Nonvascular or pedicled vascularized bone grafts are often utilized because of the close proximity to the affected area and lack of technical challenges associated with performing a microvascular anastomosis. First described in 1905, Huntington8 repaired a large tibia defect with an ipsilateral, vascularized fibula. In scaphoid nonunion, the distal dorsal radius is the most commonly utilized donor site for pedicled vascularized bone grafts. Bone graft based on the 1,2 intercompartmental supraretinacular artery has provided union rates of up to 88%, though more recent data have shown union rates to be closer to 70%.9,10
Vascularized bone grafts preserve the osteocytes and osteoblasts of the donor tissue, leading to accelerated healing, especially in traumatic or irradiated fields with a tenuous blood supply.2 However, local donor sites for pedicled vascularized bone grafts may not be available because of trauma and can be limited by pedicle length or torsion.
The lateral arm flap is a versatile flap for reconstructive surgeons.11–13 Its use as an osteocutaneous composite flap has been reported in several series, though its use as a source of vascularized bone only, without soft tissue, has not been studied extensively.3,4,14–17 A 1 × 1 × 10 cm bone graft can be harvested without compromising the structural integrity of the humerus.4,7 The first septocutanous perforator can be a useful landmark during dissection, but more commonly it can be used to harvest a small skin paddle for clinical monitoring postoperatively.
We realize that pedicle length and diameter can vary based on the extent of proximal dissection. We chose to end our dissection and measure pedicle length at the bifurcation of the first septocutaneous perforator, which resulted in an average pedicle length of approximately 9 cm. This was an easy dissection and permitted enough pedicle length for the small bone flap, but avoided the morbidity of a more proximal dissection that could result in injury to brachial artery or profunda branch, radial nerve, or motor branch to the triceps.18 Moffett et al.18 also showed that the pedicle length could be doubled with an extended approach, but even then the diameter is variable and dissection tedious.

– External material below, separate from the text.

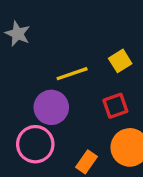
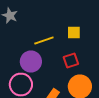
yellow square: (120, 61) -> (74, 32), turned 32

The MFC free vascularized bone graft has been used for repair of scaphoid nonunion in the setting of proximal pole avascular necrosis. Union rates approaching 100% have been reported in experienced hands.19–24 The MFC flap has also been described for phalanx, metacarpal, forearm, humerus, and clavical nonunions with excellent union rates in all locations.20
Disadvantages of the MFC flap include potential donor-site morbidity, anatomic variability, and difficulty of graft harvest. Rare reports of insufficiency fractures after harvest have also been described.20 The main pedicle of the flap, the descending genicular artery, has variable anatomy and is absent in 11% of patients.25–27
In our experience, there is variability in the pain that patients experience following the use of the MFC flap. Some patients report pain with ambulation for up to 3 months following the procedure. One potential advantage of the lateral arm osseous flap is that it is not harvested from a weight-bearing bone such as the femur perhaps limiting donor-site pain following the procedure. The arm as a donor site is also less prone to atherosclerotic disease and venous insufficiency relative to the lower extremity. Further study is needed to compare donor-site morbidity between the 2 flaps.
With this study, we have described the consistent anatomy of the PBRCA and have defined easily identifiable preoperative and intraoperative landmarks that make the distal humeral osseous free flap a predictable donor dissection. The lateral humeral metaphysis should be considered as a source of vascularized bone because of its consistent anatomy, ease of dissection, and its potential to generate less pain following harvest.